Supplied records:

Start of Block

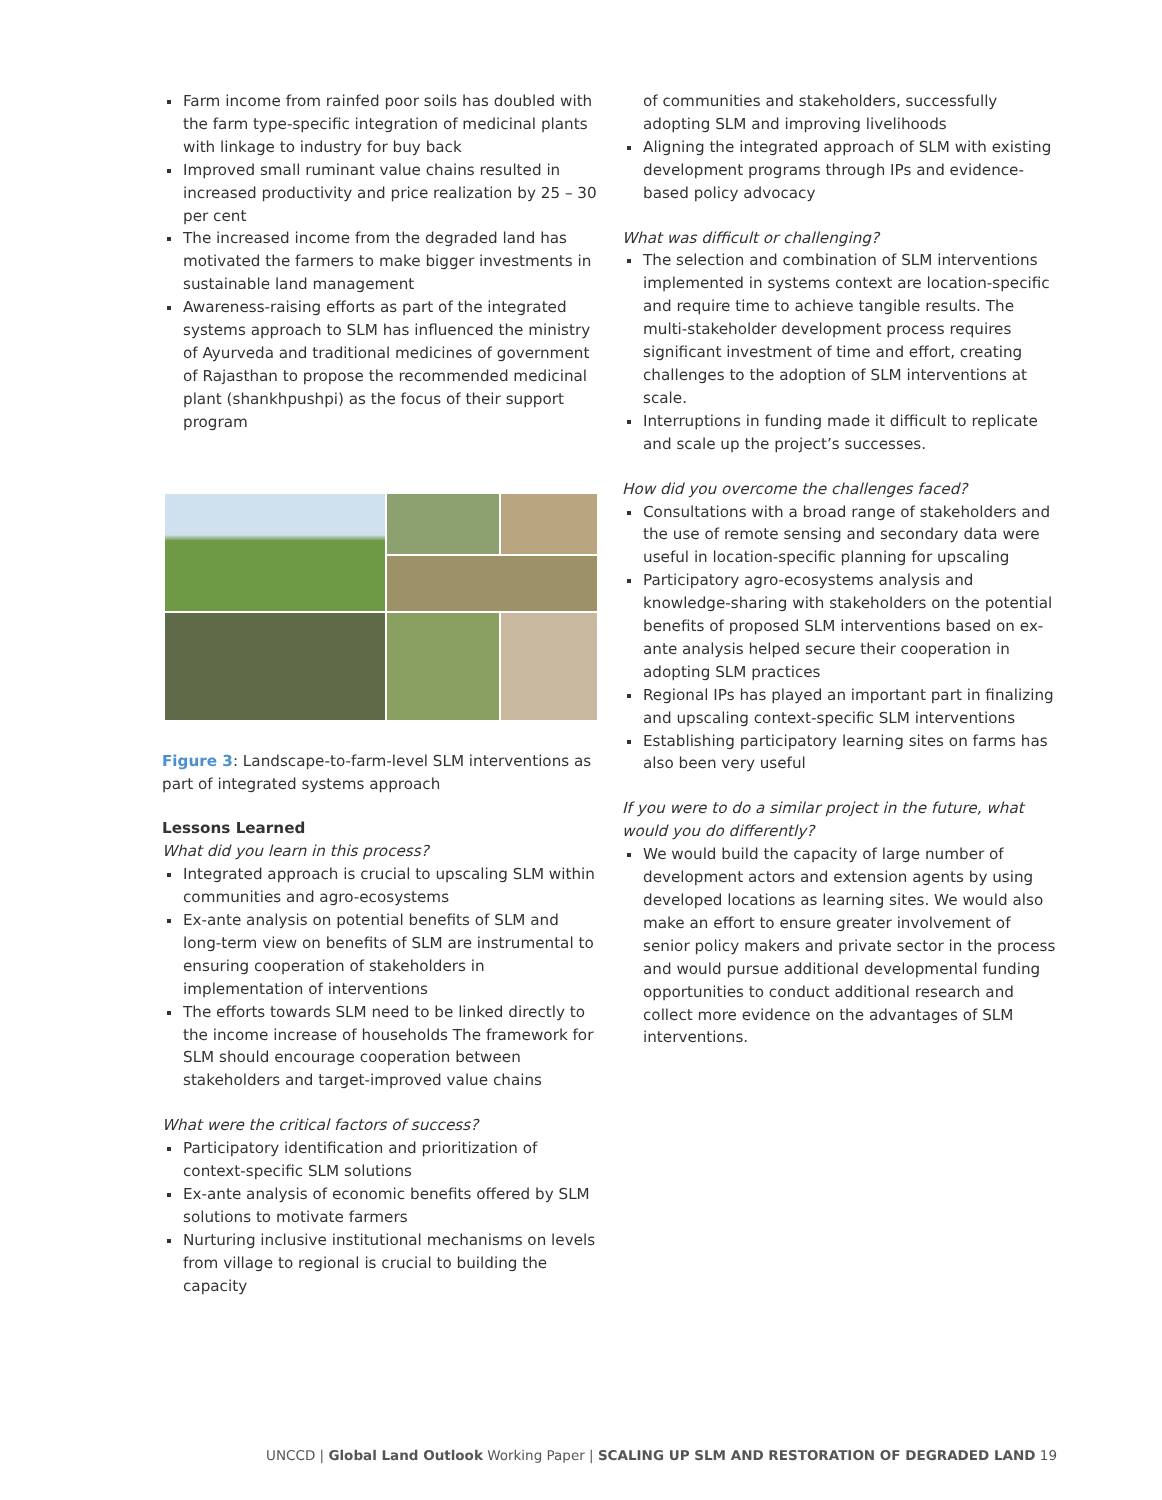Farm income from rainfed poor soils has doubled with the farm type-specific integration of medicinal plants with linkage to industry for buy back
Improved small ruminant value chains resulted in increased productivity and price realization by 25 – 30 per cent
The increased income from the degraded land has motivated the farmers to make bigger investments in sustainable land management
Awareness-raising efforts as part of the integrated systems approach to SLM has influenced the ministry of Ayurveda and traditional medicines of government of Rajasthan to propose the recommended medicinal plant (shankhpushpi) as the focus of their support program
Figure 3: Landscape-to-farm-level SLM interventions as part of integrated systems approach
Lessons Learned
What did you learn in this process?
Integrated approach is crucial to upscaling SLM within communities and agro-ecosystems
Ex-ante analysis on potential benefits of SLM and long-term view on benefits of SLM are instrumental to ensuring cooperation of stakeholders in implementation of interventions
The efforts towards SLM need to be linked directly to the income increase of households The framework for SLM should encourage cooperation between stakeholders and target-improved value chains
What were the critical factors of success?
Participatory identification and prioritization of context-specific SLM solutions
Ex-ante analysis of economic benefits offered by SLM solutions to motivate farmers
Nurturing inclusive institutional mechanisms on levels from village to regional is crucial to building the capacity
of communities and stakeholders, successfully adopting SLM and improving livelihoods
Aligning the integrated approach of SLM with existing development programs through IPs and evidence-based policy advocacy
What was difficult or challenging?
The selection and combination of SLM interventions implemented in systems context are location-specific and require time to achieve tangible results. The multi-stakeholder development process requires significant investment of time and effort, creating challenges to the adoption of SLM interventions at scale.
Interruptions in funding made it difficult to replicate and scale up the project’s successes.
How did you overcome the challenges faced?
Consultations with a broad range of stakeholders and the use of remote sensing and secondary data were useful in location-specific planning for upscaling
Participatory agro-ecosystems analysis and knowledge-sharing with stakeholders on the potential benefits of proposed SLM interventions based on ex-ante analysis helped secure their cooperation in adopting SLM practices
Regional IPs has played an important part in finalizing and upscaling context-specific SLM interventions
Establishing participatory learning sites on farms has also been very useful
If you were to do a similar project in the future, what would you do differently?
We would build the capacity of large number of development actors and extension agents by using developed locations as learning sites. We would also make an effort to ensure greater involvement of senior policy makers and private sector in the process and would pursue additional developmental funding opportunities to conduct additional research and collect more evidence on the advantages of SLM interventions.
UNCCD | Global Land Outlook Working Paper | SCALING UP SLM AND RESTORATION OF DEGRADED LAND 19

End of Block

What you are asked to do: Counting only lines that hold "project", report how many there are in the records above, as a bare number.

Reply: 2